For investors looking at commercial, residential and industrial properties, Japan represents predictability in an unpredictable world. Despite the rapid move to remote work during the pandemic, Japanese white-collar workers have largely returned to their offices. But companies are selling land banks and other real estate assets under increasingly irresistible pressure from shareholders. China, meanwhile — in both economic and geopolitical narratives — is rapidly losing its attraction as an investment destination, after years as a centre of gravity. Critically, say the investors themselves, Japan has moved into what appears an extended phase of political stability. 

The official figures are starting to back up the hype from perennially optimistic brokers and real estate agents. Overall, in Japan, international investment in real estate hit ¥513bn in the first half of 2023, up from ¥362.1bn in the same period last year, according to a report by Jones Lang LaSalle. 

Tokyo also ascended towards the top of the world’s most investable cities, only losing out on the top spot to Los Angeles in the first half of the year, according to the same report. The Japanese capital jumped 14 places with a total of $9.3bn ploughed into its real estate, ahead of New York, Paris, Dallas, and London. Osaka, to the west of Tokyo, came in 29th place with $1.9bn.
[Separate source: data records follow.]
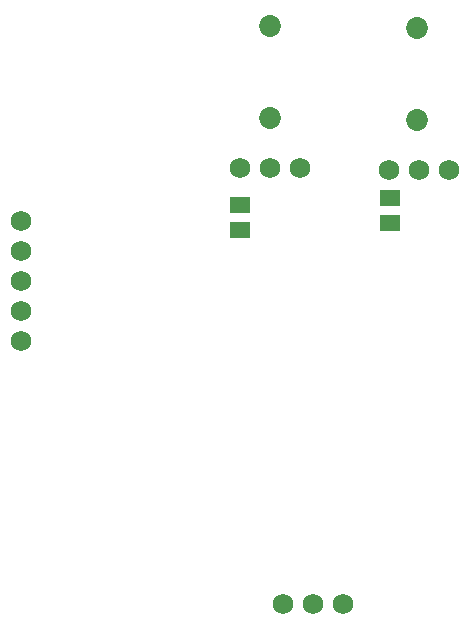
<source format=gts>
G04*
G04 #@! TF.GenerationSoftware,Altium Limited,Altium Designer,25.1.2 (22)*
G04*
G04 Layer_Color=8388736*
%FSLAX44Y44*%
%MOMM*%
G71*
G04*
G04 #@! TF.SameCoordinates,396CCE72-0539-44A8-A966-444F56D6D9DB*
G04*
G04*
G04 #@! TF.FilePolarity,Negative*
G04*
G01*
G75*
%ADD13R,1.7032X1.4032*%
%ADD14C,1.7272*%
%ADD15C,1.8532*%
D13*
X716280Y741680D02*
D03*
Y762680D02*
D03*
X843280Y747690D02*
D03*
Y768690D02*
D03*
D14*
X530860Y749300D02*
D03*
Y723900D02*
D03*
Y647700D02*
D03*
Y673100D02*
D03*
Y698500D02*
D03*
X716280Y793750D02*
D03*
X767080D02*
D03*
X741680D02*
D03*
X842010Y792480D02*
D03*
X892810D02*
D03*
X867410D02*
D03*
X752220Y424934D02*
D03*
X803020D02*
D03*
X777620D02*
D03*
D15*
X741680Y914030D02*
D03*
Y836030D02*
D03*
X866140Y912760D02*
D03*
Y834760D02*
D03*
M02*

</source>
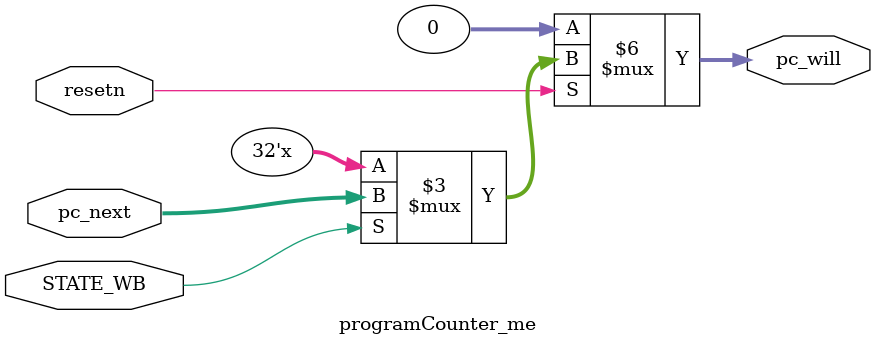
<source format=v>
module programCounter_me (
    input resetn,
    input [31:0] pc_next,
    input STATE_WB,
    output reg [31:0] pc_will
);

always @ (*) begin
    if (~resetn) begin
        pc_will <= 32'b0;
    end
    else begin
        if (STATE_WB) begin
            pc_will <= pc_next;
        end
    end
end

endmodule
</source>
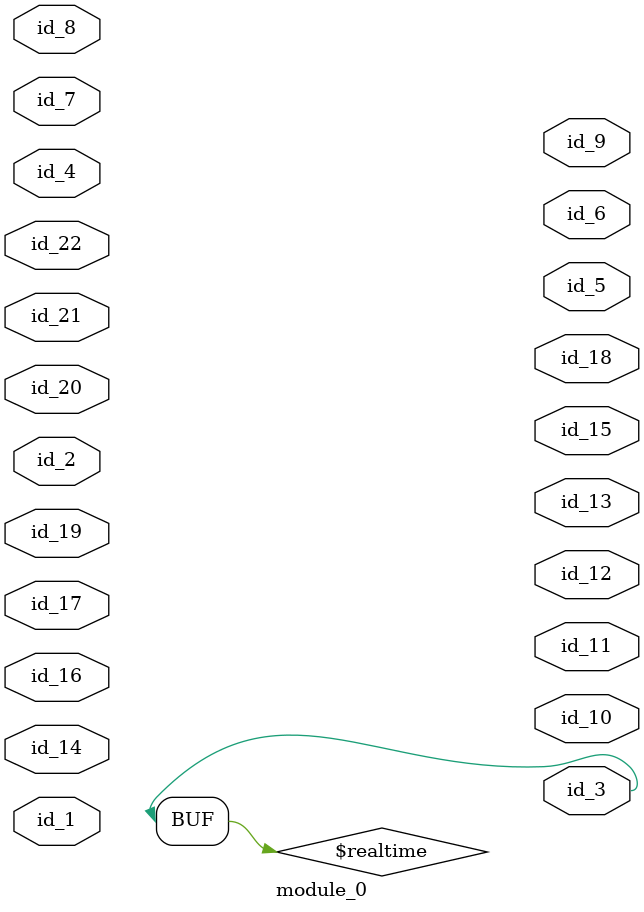
<source format=v>
module module_0 (
    id_1,
    id_2,
    id_3,
    id_4,
    id_5,
    id_6,
    id_7,
    id_8,
    id_9,
    id_10,
    id_11,
    id_12,
    id_13,
    id_14,
    id_15,
    id_16,
    id_17,
    id_18,
    id_19,
    id_20,
    id_21,
    id_22
);
  input wire id_22;
  inout wire id_21;
  input wire id_20;
  inout wire id_19;
  output wire id_18;
  inout wire id_17;
  inout wire id_16;
  output wire id_15;
  input wire id_14;
  output wire id_13;
  output wire id_12;
  output wire id_11;
  output wire id_10;
  output wire id_9;
  inout wire id_8;
  input wire id_7;
  output wire id_6;
  output wire id_5;
  inout wire id_4;
  output wire id_3;
  input wire id_2;
  inout wire id_1;
  parameter id_23 = (1);
  assign id_3 = $realtime;
endmodule
module module_1 ();
  assign id_1 = id_1;
  module_0 modCall_1 (
      id_1,
      id_1,
      id_1,
      id_1,
      id_1,
      id_1,
      id_1,
      id_1,
      id_1,
      id_1,
      id_1,
      id_1,
      id_1,
      id_1,
      id_1,
      id_1,
      id_1,
      id_1,
      id_1,
      id_1,
      id_1,
      id_1
  );
  wire id_2, id_3 = id_3, id_4;
endmodule

</source>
Christine Li, an analyst at real estate agents Knight Frank, noted in a recent report that, in the decade from 2013, an estimated $16bn had been injected into Japan’s commercial real estate market from overseas. 

But, significantly, some 12 per cent of that inflow happened in the first six months of 2023. The depreciation of the yen, which hit an all-time low against the Singapore dollar in 2023, has made Singaporeans the most active cross-border investors in Japanese real estate so far this year. But crucially, the tactics have also changed, as funds hunt for bargains in growth-sectors like logistics and in hotels, inns and restaurants, hit hard by the Covid-19 pandemic but rebounding along with international tourism.